8. What would you do if you were in the same position your character is in?

Die.  I have all kinds of power tools but they are useless without power.  I have worked on family and friends houses but no idea how to build one from scratch despite having seen it done many times.  While I can grow a garden and raise livestock because I still live on a farm, I can only grow the garden if I can buy seeds at a store.  I can only raise the livestock if I have shelter and feed for them.
When I was a child, the “family farm” was this idyllic thing most conjure up the image of. A barn with some chickens, pigs, cattle, etc. along with a large garden. The chickens doubled as both a food source and insect control for the garden. In short, the poverty of the life forced a level of self sufficiency on the people which is unheard of today.
If you take away one lesson from Hurricane Sandy it should be this: Every disaster recovery plan in existence isn't worth the paper its printed on.

9. If your story came true, but humanity wasn't wiped out, how do you think we'd adapt?

If any of the existing upper class or 1-percenters survive, we would almost instantly devolve into some kind of totalitarian dark ages while they tried to create their own personal Elysium.

10. You said you want to see Transfixion as a film. Who do you want to see play your characters?

I don't know anything about Transfixion.  I know that if John Smith is turned into a movie it should be done in a single setting with lots of clips from old movies like that black and white thing WGN used to run about the fall of Atlantis and clips from other shows which cover the topics discussed in the book.  Some could be with sound but most would probably be silent.  Susan should be a complete unknown.  This type of science fiction works well with unknowns.
John Smith should be a highly recognized voice from the science fiction world.  If they end up with someone like Patrick Stewart then the movie should be shot like Jaws, where you don't see his face until the very end, when he is delivering the line about journalists.  If they get a great voice with a not well known face, such as either the gentleman who played G'Kar on Babylon 5, or Warf on Star Trek TNG then they wouldn't necessarily have to do the Jaws style shooting.11. Where do you see yourself and your career in the next ten years?Hopefully, every close to being able to retire from my day job so I can spend my days enjoying life more and writing more books.

12. What would you be doing if you weren't writing?

This question seems to be on every author question list ever put forth for an author interview.  It makes a grand (and incorrect) assumption the writer/author earns a full time living from writing. Very few writers make a living writing full time. With companies like Amazon trying to give writers products away for free to sell more Kindles, full time writers will be a perpetually shrinking number. Sadly our culture is fixated on “free-hoarding.”  Generally speaking, if you downloaded it for free, the author/creator didn't get paid.
Like the vast majority of authors you will interview, I have a day job.  My day job is IT consulting.

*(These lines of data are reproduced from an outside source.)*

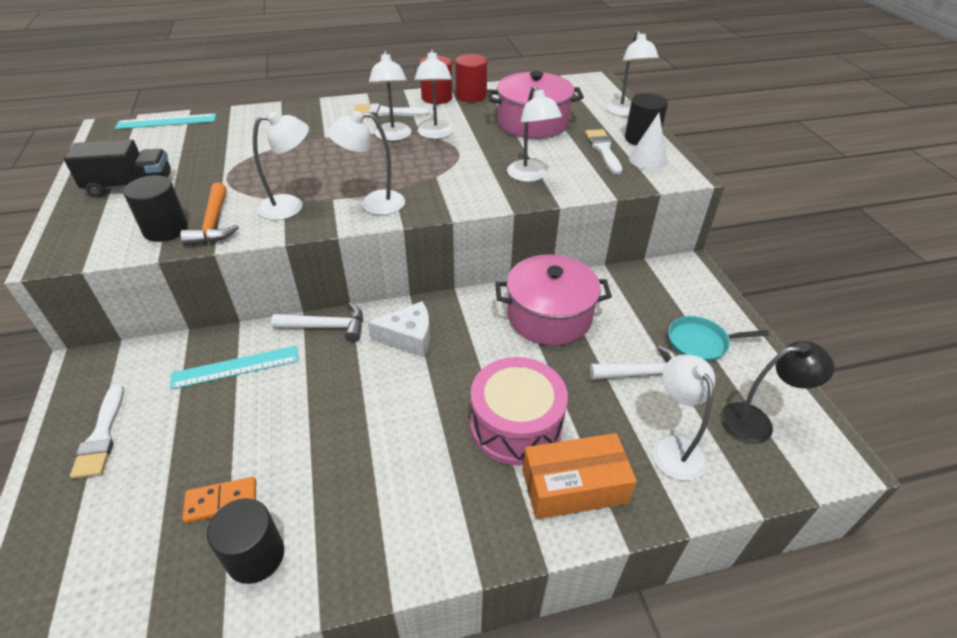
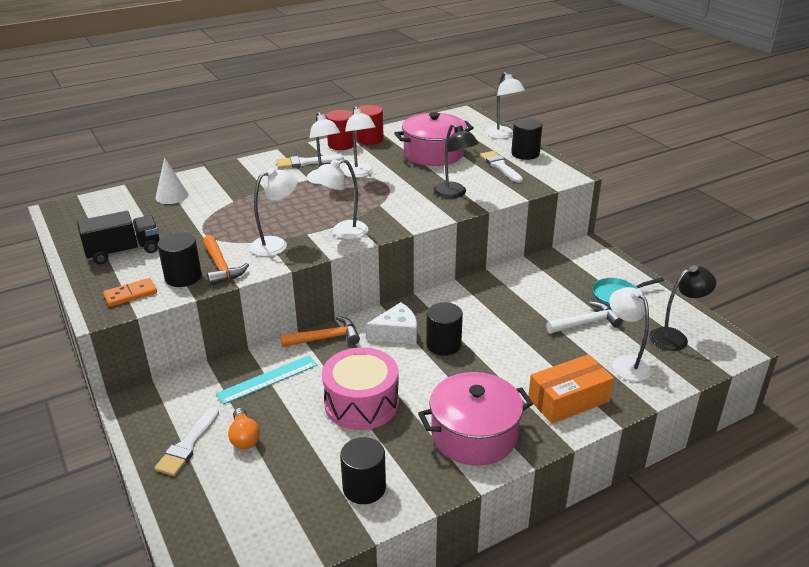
camera: 15 degrees left, 10 degrees down
(102, 436) = (188, 445): white brush -> white brush turned 45 degrees clockwise
(166, 441) = (244, 437): none -> orange light bulb
(167, 121) = (111, 197): turquoise ruler -> none
(221, 501) = (316, 463): orange domino -> orange domino (130, 294)
(326, 327) = (325, 338): white hammer -> orange hammer
(454, 366) = (443, 345): none -> black cylinder
(516, 425) = (509, 373): pink drum -> pink drum (361, 403)
(530, 176) = (454, 193): white lamp -> black lamp
(549, 316) = (498, 298): pink pot -> pink pot (474, 435)
(647, 160) = (537, 168): white cone -> white cone (172, 196)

13. Can you tell KSR what you're working on next?

“Lesedi: The Greatest Lie Ever Told”

14. What authors, dead or alive, would you like to collaborate with?

None that I know of.  As I stated before, when John Smith becomes a resounding financial success I would like to identify a gifted, unknown, just-starting-out young writer to collaborate with on “John Smith: The Last Gift of Atlantis” but that is some time off.

15. Thank you for participating in the interview. Can you please leave the readers with three things that may surprise them about you?

I don't know about 3 things.  They might be surprised to learn I used to have a hobby of water well drilling and even owned a Failing 1250 drilling rig.  (Failing was the brand, not the condition.)
I still keep a CDL which allows me to drive 18 wheelers so I can help with harvest when I'm home.
I find squirrels highly entertaining, but mostly because they torment my dog. If it wasn't for those squirrels he wouldn't get any exercise.